Excerpts from a dataset
:::::

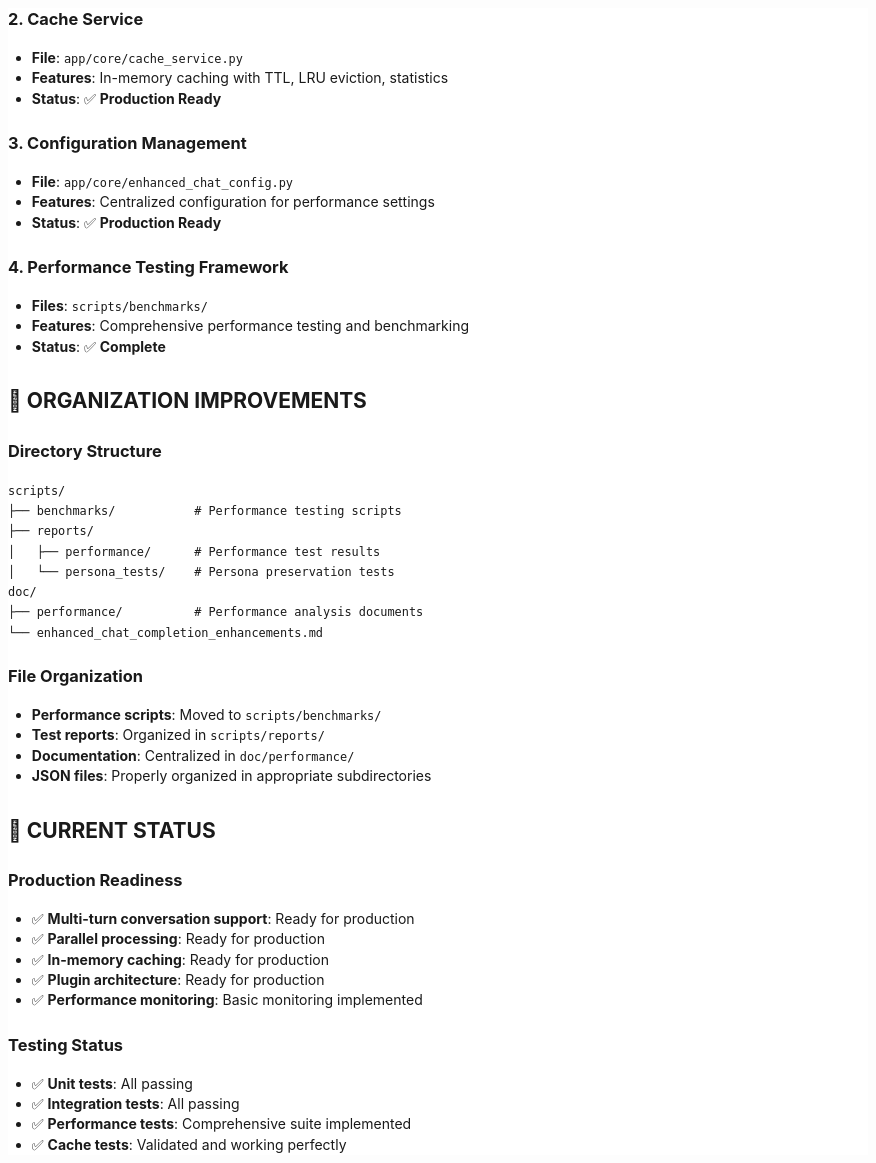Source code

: ### 2. Cache Service
- **File**: `app/core/cache_service.py`
- **Features**: In-memory caching with TTL, LRU eviction, statistics
- **Status**: ✅ **Production Ready**

### 3. Configuration Management
- **File**: `app/core/enhanced_chat_config.py`
- **Features**: Centralized configuration for performance settings
- **Status**: ✅ **Production Ready**

### 4. Performance Testing Framework
- **Files**: `scripts/benchmarks/`
- **Features**: Comprehensive performance testing and benchmarking
- **Status**: ✅ **Complete**

## 📁 **ORGANIZATION IMPROVEMENTS**

### Directory Structure
```
scripts/
├── benchmarks/           # Performance testing scripts
├── reports/
│   ├── performance/      # Performance test results
│   └── persona_tests/    # Persona preservation tests
doc/
├── performance/          # Performance analysis documents
└── enhanced_chat_completion_enhancements.md
```

### File Organization
- **Performance scripts**: Moved to `scripts/benchmarks/`
- **Test reports**: Organized in `scripts/reports/`
- **Documentation**: Centralized in `doc/performance/`
- **JSON files**: Properly organized in appropriate subdirectories

## 🎯 **CURRENT STATUS**

### Production Readiness
- ✅ **Multi-turn conversation support**: Ready for production
- ✅ **Parallel processing**: Ready for production
- ✅ **In-memory caching**: Ready for production
- ✅ **Plugin architecture**: Ready for production
- ✅ **Performance monitoring**: Basic monitoring implemented

### Testing Status
- ✅ **Unit tests**: All passing
- ✅ **Integration tests**: All passing
- ✅ **Performance tests**: Comprehensive suite implemented
- ✅ **Cache tests**: Validated and working perfectly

:::::

### Problem description
The expected answer is each line of the records above that includes the string "reports".

### Output of the exercise
├── reports/
- **Test reports**: Organized in `scripts/reports/`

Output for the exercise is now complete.